I love its variable geometry adjusted by manipulating the axles chips which also concurrently moves the rear brake mount.
Its easily-accessible internal cable routing with clearly marked ports are definitely a plus, along with the traditional threaded bottom bracket.
I first came across the forerunner of the 3D-printed carbon Emery One roughly a year ago while working on an assignment for Reuters, so seeing its redesigned form as an eBike was pleasant, yet not much of a surprise.
Unlike the human-powered version, the Emery One is 3D-printed in USA with Arevo technology and made in partnership with Franco Bike. The one shown at Sea Otter came with a potent Bosch Performance Line drivetrain capable of up to 100 miles with its 500wh battery, integrated storage options all in its unmistakable shape. Reservations for Emery One are now open with prices starting at $5,500 and a limited 100 unit Founder’s edition at $7,500.
Ritchey Swiss Cross
The venerable Ritchey Swiss Cross has now been updated! Flat-mount disc, thru-axles, room for 40c tires, and an updated geometry handmade with a triple-butted Ritchey Logic II CroMo steel tubing.
In celebrating its 25-year anniversary, Ritchey is also producing a limited run of a hundred of them draped in its iconic red/white fade like the ones Thomas Frischknecht once rode. A miniature handlebar cowbell is included, too.
Spurcycle M2 Bell
Spurcycle arguably makes one of the best bells in the biz already, but there ain’t no stopping Nick and Clint from innovating.
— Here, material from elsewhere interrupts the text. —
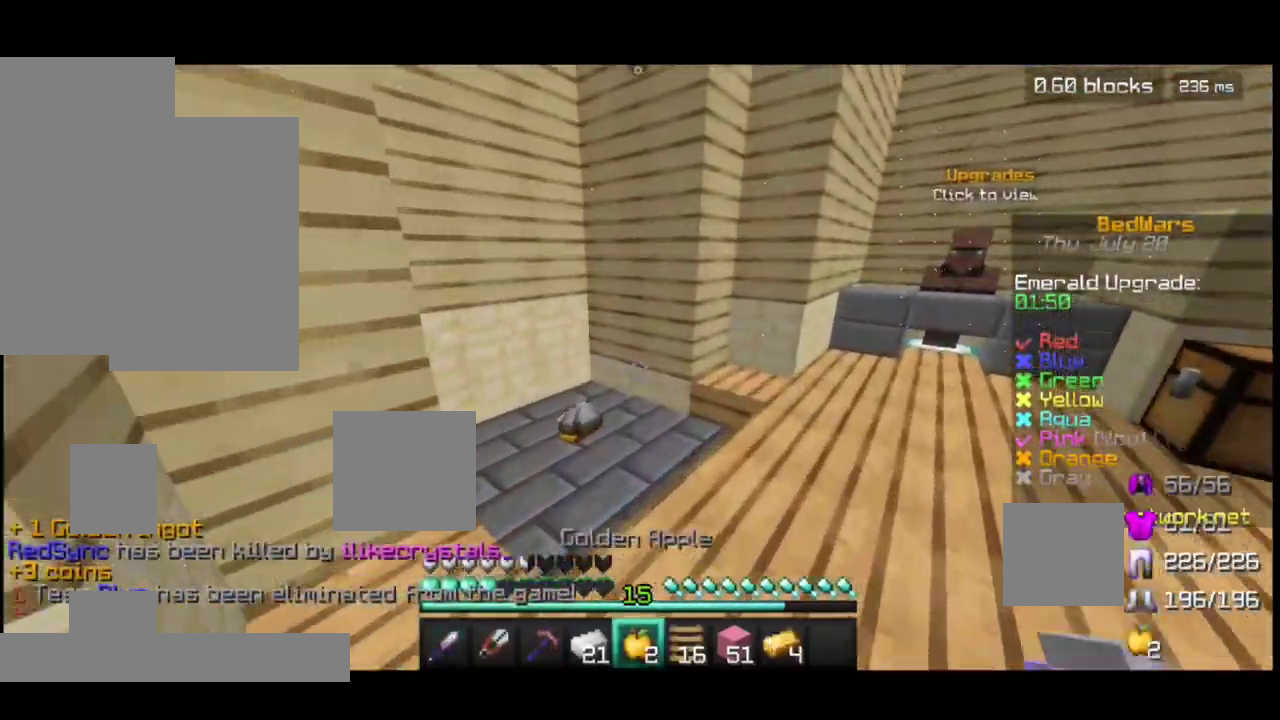
{"keys": ["w"], "mouse": ["right"], "events": [[133, "mouse_right", "down"]]}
The M2 features the same metal dome as the original bell, but the striking mechanism has been moved internally within the dome along with a shorter throw lever and a narrower clamp for those cramped mountain bike cockpits. The M2 will be available at end of this summer in two flavors: A raw brass dome for $29, or nickel brass dome with black DLC coating for $39.
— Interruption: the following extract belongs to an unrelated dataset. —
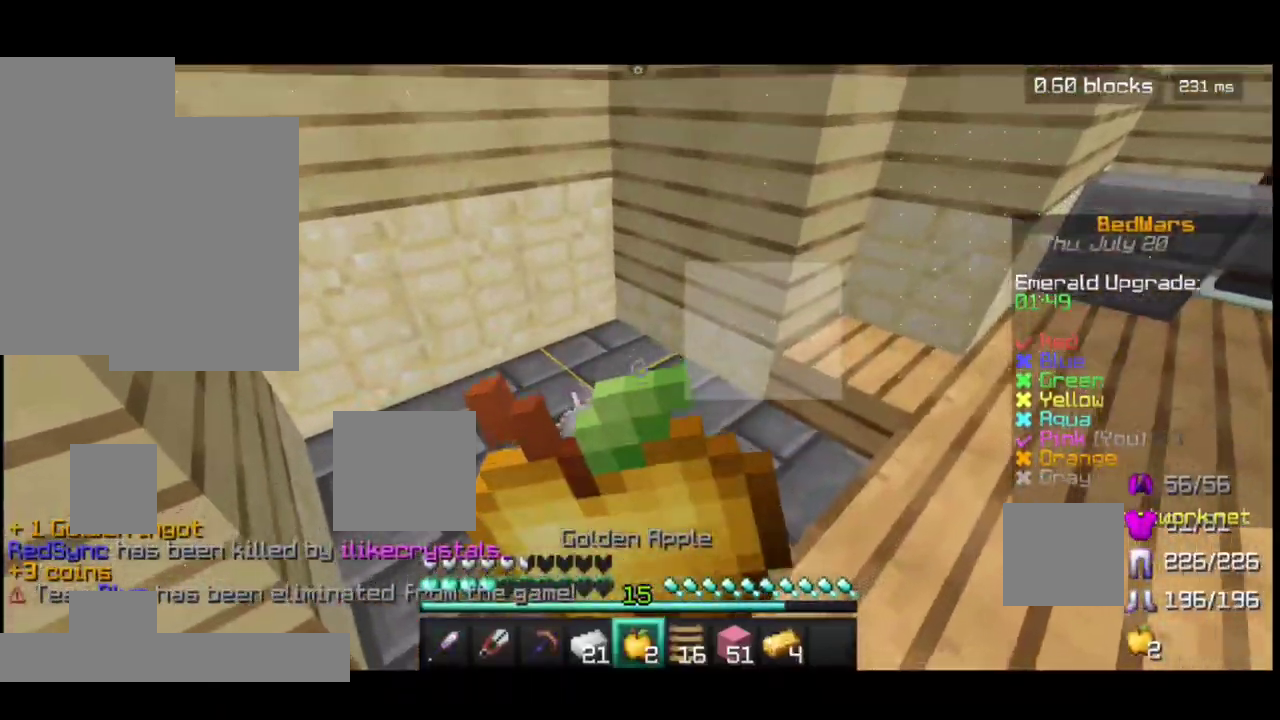
{"keys": [], "mouse": ["right"], "events": [[50, "w", "up"]]}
Hutchinson produced its first bicycle tire in 1890 and for 2019 the French manufacturer brought us their new MTB tires, the Griffus. Labeled under Hutchinson Racing Lab representing the company’s top-flight tires, Griffus, meaning “clawed” in French, is a gravity-oriented dry-condition optimized for grip and low rolling resistance. The Griffus comes in both 29 and 27.5 in either 2.4 or 2.5 and each width is paired with similar, yet slightly different tread profiles optimized to its width. Bonus point: tan sidewalls.